■マイナス要因が重なった3ナンバー車の急減速
そしてこのあと、日本車のクルマ造りに変化が生じた。1989年の消費税導入に伴って自動車税制が改定され、3ナンバーサイズの不利も払拭されて、海外仕様と同様の3ナンバー車が国内でも売られるようになったからだ。大きくて見栄えのいい3ナンバー車が増えればユーザーは喜び、海外仕様との共通化も図れて合理的だと判断された。
ところが、このやり方が裏目に出て、3ナンバーサイズのセダンは売れ行きを下げ始める。3ナンバー車が日本の交通環境で使いにくいだけでなく、海外向けの商品を日本に導入したことの違和感が売れ行きを下げた。当時の北米向けに開発された日本車は、国内のユーザーから見ると、外観デザインなどが大味な印象だった。
また1990年代に入ると、「エスティマ」「オデッセイ」「バネットセレナ」「タウン&ライトエースノア」「ステップワゴン」など、空間効率の優れたミニバンが続々と発売されて売れ行きを伸ばした。セダンが日本を離れて海外向けになるいっぽう、これらのミニバンは日本のユーザーに向けて開発され、目新しさも手伝って好調に売れた。
1998年には軽自動車の規格も一新されて、今と同じボディサイズになった。新車販売台数に占める軽自動車の比率は、1990年頃は20%少々だったが、2000年頃には新規格対応で約30%に達した(2019年は37%)。このほか1999年にヴィッツ、2001年にはフィットと魅力的なコンパクトカーも発売され、国内の売れ筋カテゴリーは、実用重視のミニバン/コンパクトカー/軽自動車になった。
同時に海外の販売比率も高まり、日本メーカーの多くは、ダイハツを除くと世界生産台数の80%以上を海外で売るようになる。日本は20%以下の小さな市場になった。
■日本投入の遅れが悪循環を加速させる
こうなるとホンダの「シビック」「アコード」「CR-V」。

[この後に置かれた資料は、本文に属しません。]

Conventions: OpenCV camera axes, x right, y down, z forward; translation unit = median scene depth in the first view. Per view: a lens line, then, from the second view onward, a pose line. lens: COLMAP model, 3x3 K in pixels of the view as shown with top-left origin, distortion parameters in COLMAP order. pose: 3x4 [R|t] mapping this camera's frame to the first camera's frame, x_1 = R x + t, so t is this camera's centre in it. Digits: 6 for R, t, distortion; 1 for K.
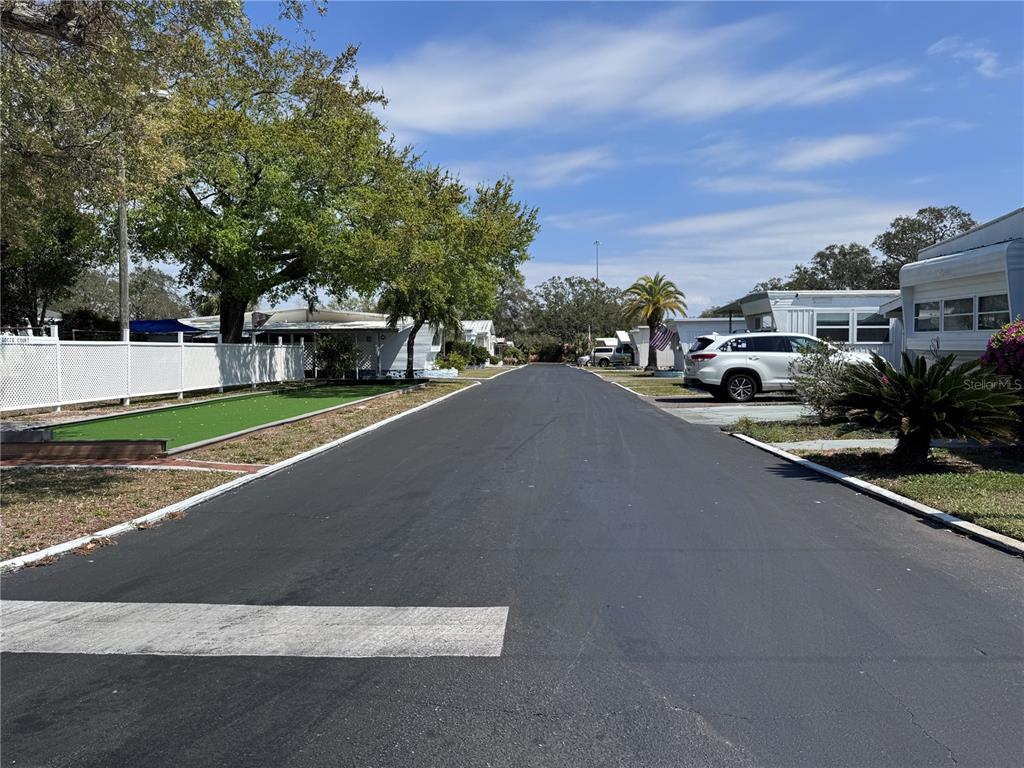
lens RADIAL K [[739.6, 0, 514.8], [0, 739.6, 390.9], [0, 0, 1]] dist [0.010096, 0.000089]
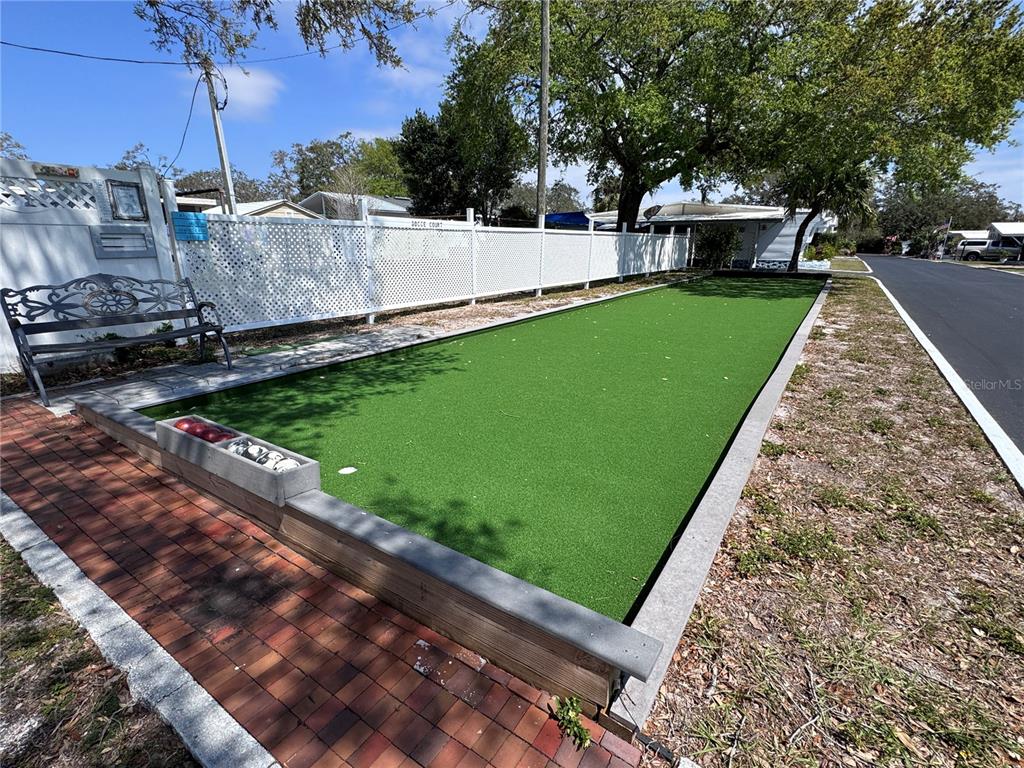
lens RADIAL K [[486.6, 0, 507.3], [0, 486.6, 387.3], [0, 0, 1]] dist [-0.005942, 0.002201]
pose [[0.847632, 0.153447, -0.507912, -0.122998], [-0.031632, 0.970179, 0.240315, -0.010107], [0.529642, -0.187632, 0.827209, 0.244309]]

日産「スカイライン」、スバル「レガシィ」などは、ますます北米中心の海外指向を強めていく。
アコードセダンは、1993年登場の5代目で3ナンバー車に拡大したら日本での売れ行きが下がり、1997年の6代目で再び5ナンバー車に戻した。しかし、この時点でホンダの売れ筋はオデッセイやステップワゴンに移り、販売の回復は望めず2002年発売の7代目では、海外仕様と共通のボディを使う3ナンバー車に戻った。
そして今では、各メーカーのセダンは、日本国内で売る気を失っている。例えばアコードは2020年2月20日にフルモデルチェンジを行ったが、北米では2017年に新型が発売されていた。日本では2年半も遅れて登場したのだから、もはや新型車とはいえない。
レガシィも2019年7月に新型の生産を北米で開始したが、日本では今でも旧型を売り続けている。
今日のクルマは、フルモデルチェンジを行うと、衝突被害軽減ブレーキの性能やボディの衝突安全性を必ず進化させる。レガシィも、新型では新しいプラットフォームを使う。そうなると、日本におけるフルモデルチェンジが遅れると、その間は海外仕様に比べて危険なクルマを売ることになってしまう。
多少の時間差は仕方ないとしても、アコードの2年半は開きすぎだ。レガシィも北米で新型の生産を開始したあとの2019年9月に、日本仕様は一部改良を実施した。そうなると今後しばらくは現行型を売る。スバルの販売店では「次期型レガシィは、日本では2020年の秋にデビューすると思うが、今のところメーカーから日程は聞いていない」という。つまり新型レガシィの発売も、海外に比べて少なくとも2年間は遅れる。
以上のように、シビック、アコード、CR-V、スカイライン、レガシィなどの売れ行きが低迷する背景には、複数の理由があった。ミニバン/コンパクトカー/軽自動車の好調もあって、新車販売に占めるセダン比率が下がり(今は軽自動車が37%でセダンは9%)、日本のユーザーとは親和性が低い海外向けを国内導入するようになってしまった。発売時期もアコードやレガシィのように海外に比べて遅れる場合があり、国内で発売した時は古くなっている。